Nos conhecemos em um evento de caridade, onde eu fui para fazer uma doação e ela foi para fazer network com os ricos da capital. Namoramos por seis meses e casamos há três anos. Desses três anos, acho que ela passou pelo menos dois viajando. Eu sabia que seu trabalho exigia reuniões e eventos por todo o país e muitas vezes fora dele, mas a frequência aumentou muito depois dela ter subido de cargo.
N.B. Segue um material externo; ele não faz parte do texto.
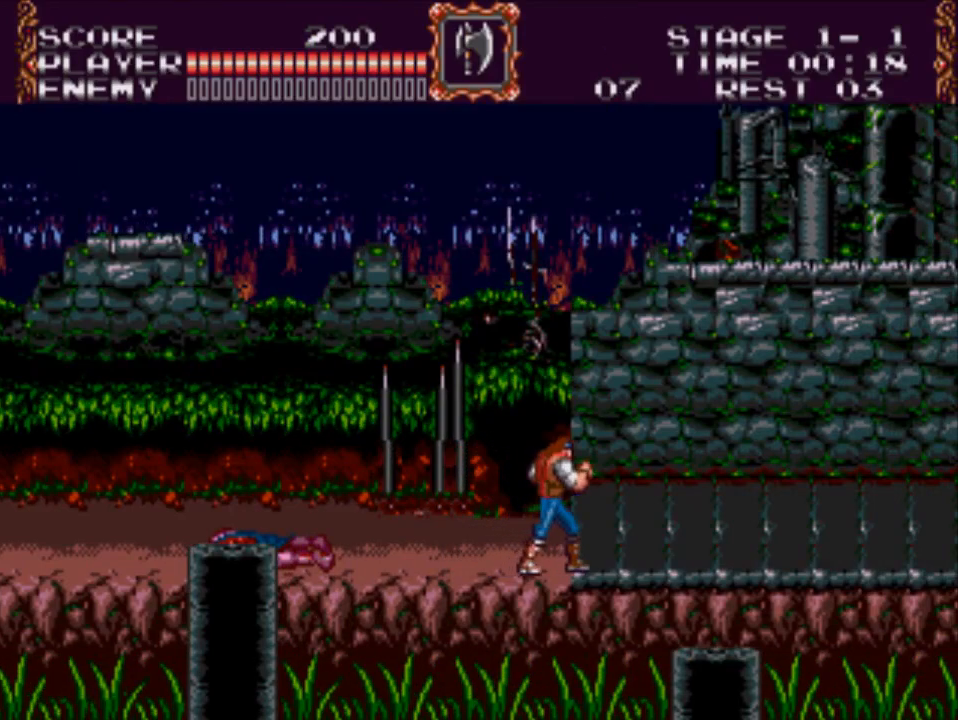
{"buttons": ["DPAD_RIGHT"], "events": []}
Começou como vendedora em uma das lojas em que vendia computadores, e hoje está na lista para se tornar vice-presidente da América- Latina de uma empresa multinacional que desenvolve e distribui todos os tipos de produtos digitais que se possa imaginar. Se é digital, por que precisa ir pessoalmente, é o que perguntei e a resposta foi: o produto é digital, mas os contratos são fechados olho no olho, com reuniões, powerpoint, eventos onde potenciais clientes do atacado vão estar e ela precisa supervisionar tudo isso, fazer o "aquecimento", e sabe Deus o que isso significa. Com a visão periférica, vejo-a encostar na moldura da porta e sei o que ela vai dizer antes que abra a boca.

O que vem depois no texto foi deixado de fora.